NPR Marketplace: Bridging the theology-economy gap
Kai Ryssdal: The head of the Anglican Church is no fan of the global financial industry. The Archbishop of Canterbury has been stirring up controversy in England with some fairly strongly worded sermons and statements on that subject. A couple of weeks ago he brought those views to Wall Street.
Trinity Church, right on the corner of Wall Street and Broadway, held a conference on how to build an ethical economy. On stage with him was frequent Marketplace commentator Susan Lee. So we asked her to share her thoughts on the ethics of economics from her perspective as both an economist and a theologian.
SUSAN LEE: Sharing the stage with the Archbishop of Canterbury forced me to wear both my hats at the same time. And, since ethics are the common ground for theology and economics, the result wasn't as loaded with conflict as you might think.
Both theologians and economists are interested in improving the lives of all humans. Both groups agree on policy goals like low unemployment and sustainable growth.
In fact, these goals are in harmony with a definition offered by the archbishop. He said: "An ethical economy is one where we care for our neighbor by creating conditions so the most vulnerable aren't abandoned."
Well, this is a description of capitalism in the U.S. In capitalism, economic wherewithal comes from increasing rates of growth. Or, in the economist's favorite image — a bigger pie. And the sharing of this pie with the most vulnerable is mandated through a social safety net.
Over the past six decades, our economy has enjoyed good economic growth, so we have a bigger pie. And, because of the moral consensus to protect the most vulnerable, we've given more of this pie through the social safety net.

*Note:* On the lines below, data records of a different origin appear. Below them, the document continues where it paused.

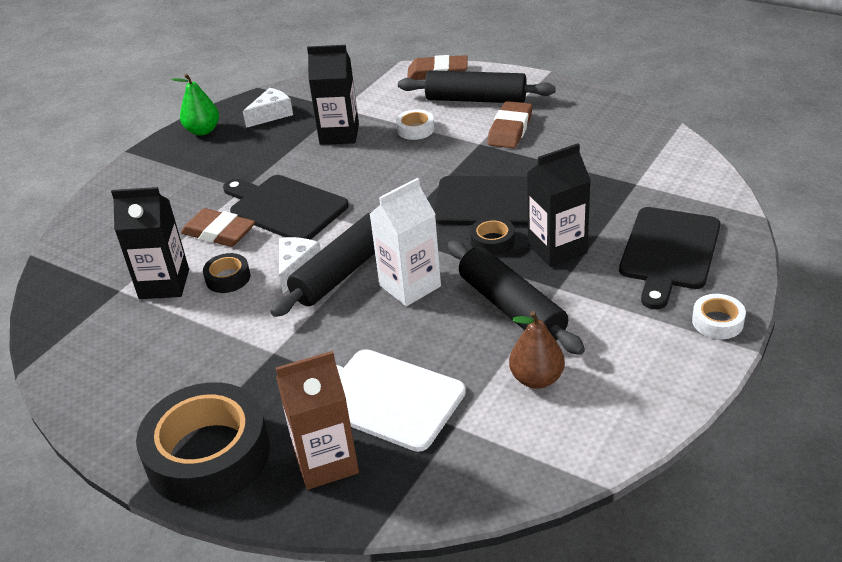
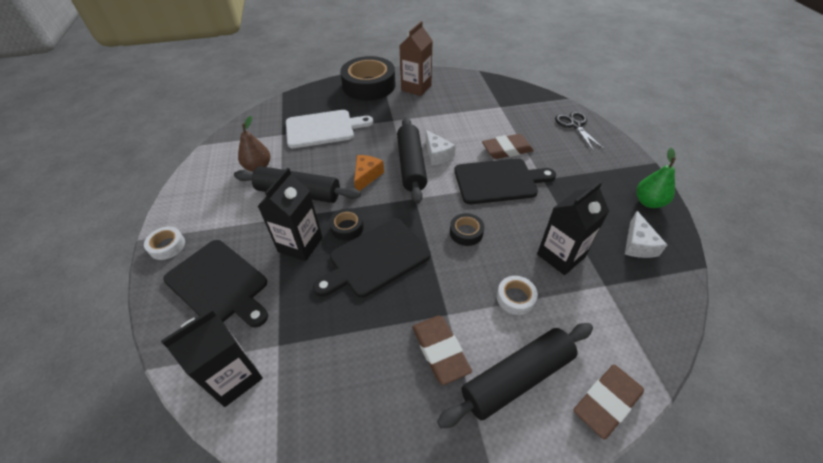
camera: 135 degrees right, 10 degrees up
black carton [111,187,189,299] -> black carton moved to [161,309,263,407]
black tape [203,253,250,293] -> black tape moved to [450,213,484,246]
brown carton [276,351,359,490] -> brown carton moved to [400,21,433,96]
white carton [370,178,441,306] -> orange cheese [354,155,384,191]
black cutting board [619,207,720,309] -> black cutting board turned 150 degrees clockwise [163,240,268,327]
none -> black scissors [555,112,605,151]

But here's the hooker. Economists are interested in how to make the pie larger. Theologians are interested in how to divide the pie. And so many theologians treat capitalism like a Chinese menu. They pick the wealth-distribution parts and discard the wealth-creation parts.
They assume there can be: work without incentives, enterprise without income inequality, investment without market-rates of return.
But picking and choosing isn't an option. Capitalism is an integrated system. And it's this integration that creates the wealth-making, which is the basis for wealth-sharing.
Well, the Archbishop listened to me politely. But I didn't convince him. I was, however, thrilled to take my views to the top — so to speak.
RYSSDAL: Susan Lee is an economist and a theologian based in New York City.
This is a great summary of the gulf in the conversation between theologians and economists. I continue to be astounded at the huge blind spot theologians have toward the production issue.
Ben Witherington makes this important observation in his recent book Jesus and Money:
"… In biblical culture there was both low productivity and no notable means of increasing productivity over time. … Given these realities, ancient peoples tended to believe that the goods of life had been distributed, even distributed by God, and they could not be increased — they were decidedly "limited." This in turn meant that if a person wanted something he or she did not have, they had to barter for it (or steal it). It was not a matter of finding some way to make "more," in order to increase one's income and spending power. …" (46)
The book is a wonderful resource for examining how money and wealth figured into the Christian narrative and ethics. Yet when it came to an end, stewardship is cast almost exclusively in terms of consumption and distribution, just as First Century Christians would have framed the issues. Other than warnings against participating in unjust systems, production is absent from the picture. Yet it is production that has made the ever-expanding wealth of today possible.
From 10,000 BCE to 1750 CE, annual world per capita GDP (in 1990 adjusted dollars) grew from $90 to $180. The world population was 790 million in 1750, meaning a total world economy of $142 billion. Between 1750 and 2000, the per capita GDP soared from $190 to $6,600 … this during a time when population grew more than seven times to six billion! That gives a world economy of nearly 40 trillion 1990 dollars. Over human history, world life expectancy rates at birth were around thirty years. Over the last century, the global rate has extended upwards toward 70 years. From 1970 to 2006, the global Gini Coefficient … a measure of income inequality … has steadily dropped from .68 to .61. (See yesterday's post.)
My point is not that limiting our consumption and being generous to others is unimportant. They are core to our personal discipleship. But if we are talking about justice for the poor, the transformation of economic production … not simple living and generosity … has done exponentially more to improve lives. Why do theologians persist in mindsets of low-productivity biblical-era Christians instead of a post-Industrial Revolution mindset where productivity can be radically increased? Where is the counsel that helps us process simple living and generosity and how to invest resources to increase productivity for individuals and society?